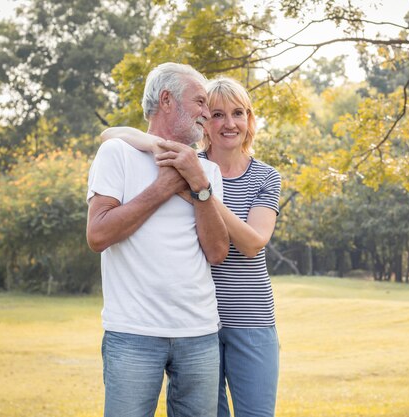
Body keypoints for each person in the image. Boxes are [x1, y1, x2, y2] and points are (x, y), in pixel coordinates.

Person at [101, 77, 281, 417]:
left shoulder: (260, 176)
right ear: (204, 123)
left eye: (238, 113)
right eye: (217, 114)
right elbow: (111, 134)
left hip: (250, 317)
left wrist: (200, 188)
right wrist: (168, 155)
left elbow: (254, 243)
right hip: (201, 325)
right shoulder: (185, 161)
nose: (230, 123)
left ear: (249, 120)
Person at [86, 62, 229, 417]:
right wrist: (163, 187)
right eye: (199, 101)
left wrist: (198, 184)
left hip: (199, 333)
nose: (206, 113)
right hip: (133, 332)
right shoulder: (118, 153)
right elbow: (98, 234)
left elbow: (217, 251)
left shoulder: (207, 170)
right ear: (167, 100)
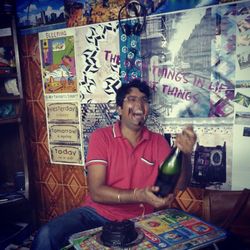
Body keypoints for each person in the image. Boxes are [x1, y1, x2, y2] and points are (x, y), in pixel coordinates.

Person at [31, 79, 196, 250]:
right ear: (119, 108)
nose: (139, 104)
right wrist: (140, 195)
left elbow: (181, 184)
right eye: (131, 99)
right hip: (96, 214)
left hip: (141, 220)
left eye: (144, 100)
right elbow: (96, 192)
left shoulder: (159, 142)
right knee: (47, 234)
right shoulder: (101, 137)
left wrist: (185, 154)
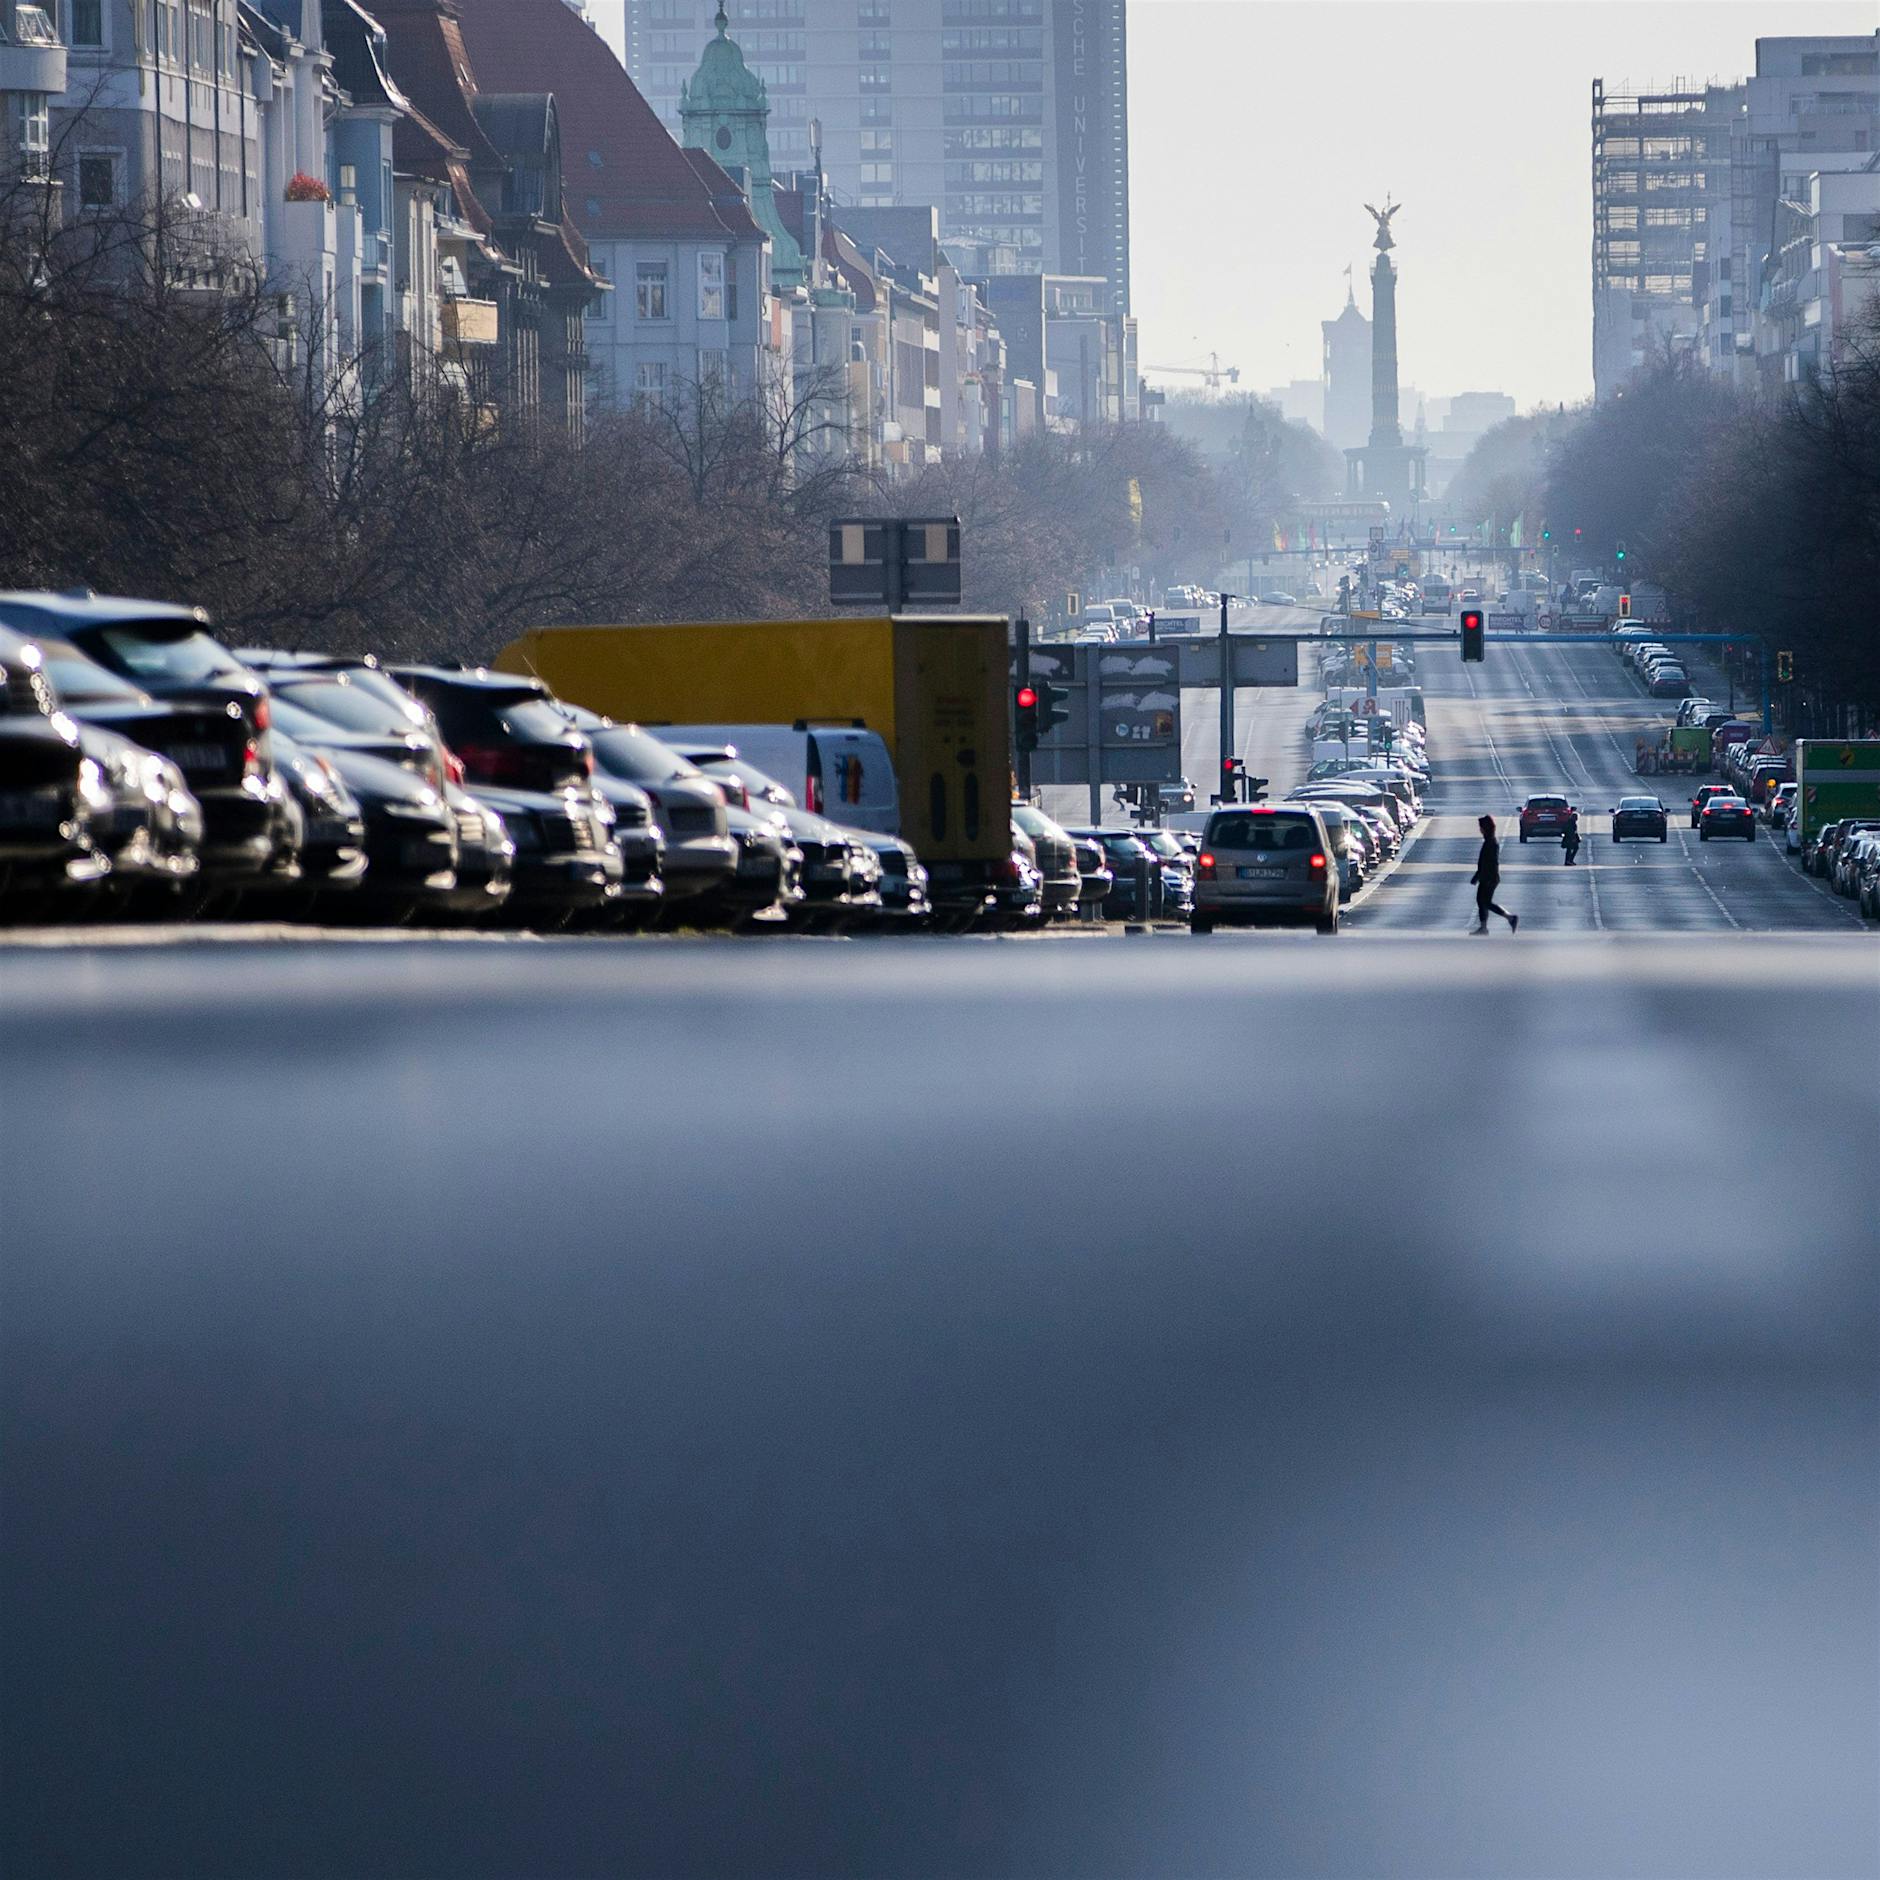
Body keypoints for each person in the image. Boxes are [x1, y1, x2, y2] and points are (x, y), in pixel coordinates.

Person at [1471, 814, 1518, 933]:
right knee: (1483, 901)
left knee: (1484, 901)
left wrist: (1483, 877)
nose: (1480, 829)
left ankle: (1508, 919)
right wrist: (1477, 876)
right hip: (1488, 876)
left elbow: (1490, 862)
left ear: (1485, 828)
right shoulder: (1489, 841)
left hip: (1489, 877)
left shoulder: (1490, 843)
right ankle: (1485, 926)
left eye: (1481, 827)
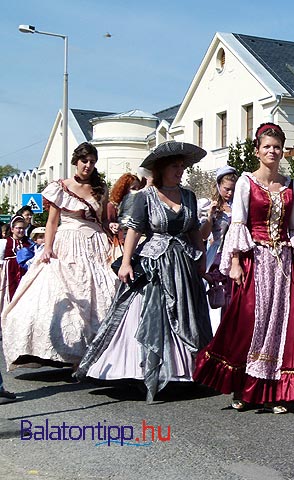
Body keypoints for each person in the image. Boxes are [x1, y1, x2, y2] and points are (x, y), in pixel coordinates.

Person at [76, 141, 213, 402]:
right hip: (154, 262)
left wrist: (201, 257)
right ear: (161, 168)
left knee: (188, 312)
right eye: (175, 165)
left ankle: (186, 372)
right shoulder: (144, 197)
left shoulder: (188, 196)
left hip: (183, 262)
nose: (180, 170)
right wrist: (126, 262)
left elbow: (193, 228)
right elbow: (135, 230)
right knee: (153, 314)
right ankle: (143, 370)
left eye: (182, 165)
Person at [193, 123, 294, 414]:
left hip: (284, 262)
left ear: (282, 151)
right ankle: (244, 389)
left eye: (276, 147)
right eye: (267, 147)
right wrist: (234, 261)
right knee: (250, 322)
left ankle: (275, 392)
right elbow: (239, 222)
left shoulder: (290, 185)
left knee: (281, 325)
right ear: (257, 151)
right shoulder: (247, 181)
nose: (272, 151)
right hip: (256, 260)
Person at [2, 142, 117, 370]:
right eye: (85, 161)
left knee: (103, 294)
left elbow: (102, 219)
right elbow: (53, 221)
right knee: (64, 292)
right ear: (76, 161)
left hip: (95, 243)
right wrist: (47, 247)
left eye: (92, 162)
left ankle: (97, 354)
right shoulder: (61, 187)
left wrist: (110, 227)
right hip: (68, 242)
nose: (88, 166)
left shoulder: (100, 188)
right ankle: (68, 351)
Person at [200, 165, 237, 333]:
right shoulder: (210, 206)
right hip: (217, 252)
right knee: (217, 291)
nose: (229, 193)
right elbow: (203, 235)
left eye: (232, 190)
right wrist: (210, 216)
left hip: (235, 253)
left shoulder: (237, 206)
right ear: (218, 186)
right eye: (226, 189)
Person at [106, 173, 145, 260]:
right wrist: (114, 226)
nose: (136, 191)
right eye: (133, 188)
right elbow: (108, 223)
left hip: (140, 242)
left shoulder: (142, 205)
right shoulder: (113, 206)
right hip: (121, 243)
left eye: (139, 188)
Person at [0, 216, 31, 312]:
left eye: (23, 228)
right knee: (9, 296)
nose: (21, 230)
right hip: (9, 273)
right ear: (12, 229)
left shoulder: (29, 243)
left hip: (24, 273)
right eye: (18, 228)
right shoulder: (4, 243)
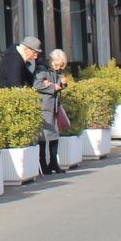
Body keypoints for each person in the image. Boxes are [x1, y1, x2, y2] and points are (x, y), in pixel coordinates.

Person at [35, 47, 69, 175]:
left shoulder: (55, 71)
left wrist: (63, 84)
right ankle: (43, 164)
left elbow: (58, 85)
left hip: (53, 106)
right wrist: (52, 87)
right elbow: (37, 85)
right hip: (45, 106)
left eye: (61, 66)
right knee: (43, 137)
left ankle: (53, 162)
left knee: (55, 135)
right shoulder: (42, 69)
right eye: (57, 65)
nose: (58, 68)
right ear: (52, 61)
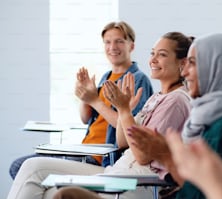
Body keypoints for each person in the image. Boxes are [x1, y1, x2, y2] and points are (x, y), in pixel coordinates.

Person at [7, 31, 193, 199]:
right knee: (33, 167)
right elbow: (122, 142)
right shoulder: (158, 97)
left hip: (136, 181)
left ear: (182, 63)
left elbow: (143, 156)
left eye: (162, 55)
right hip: (119, 172)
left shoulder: (175, 101)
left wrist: (125, 110)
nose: (153, 59)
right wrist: (122, 110)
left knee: (49, 189)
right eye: (152, 53)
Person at [9, 21, 154, 179]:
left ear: (131, 46)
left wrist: (94, 101)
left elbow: (129, 128)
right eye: (107, 42)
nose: (112, 47)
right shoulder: (106, 77)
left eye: (119, 41)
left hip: (103, 157)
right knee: (21, 166)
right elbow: (86, 119)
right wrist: (85, 96)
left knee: (19, 166)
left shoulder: (138, 79)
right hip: (86, 148)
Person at [124, 33, 222, 198]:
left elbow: (205, 194)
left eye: (193, 63)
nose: (185, 72)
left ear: (216, 68)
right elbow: (198, 187)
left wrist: (165, 156)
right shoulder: (215, 120)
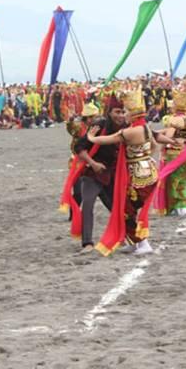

════

▶ [Problem to work on]:
Please, leaving out all pictures, transcribe exactly the lines above from the one containing "right knee: (21, 166)" through the final line, both included.

▶ [Result for this exercise]:
right knee: (21, 166)
right elbow: (86, 119)
right wrist: (85, 96)
left knee: (19, 166)
left shoulder: (138, 79)
right hip: (86, 148)
Person at [124, 33, 222, 198]:
left elbow: (205, 194)
left eye: (193, 63)
nose: (185, 72)
left ear: (216, 68)
right elbow: (198, 187)
left wrist: (165, 156)
right shoulder: (215, 120)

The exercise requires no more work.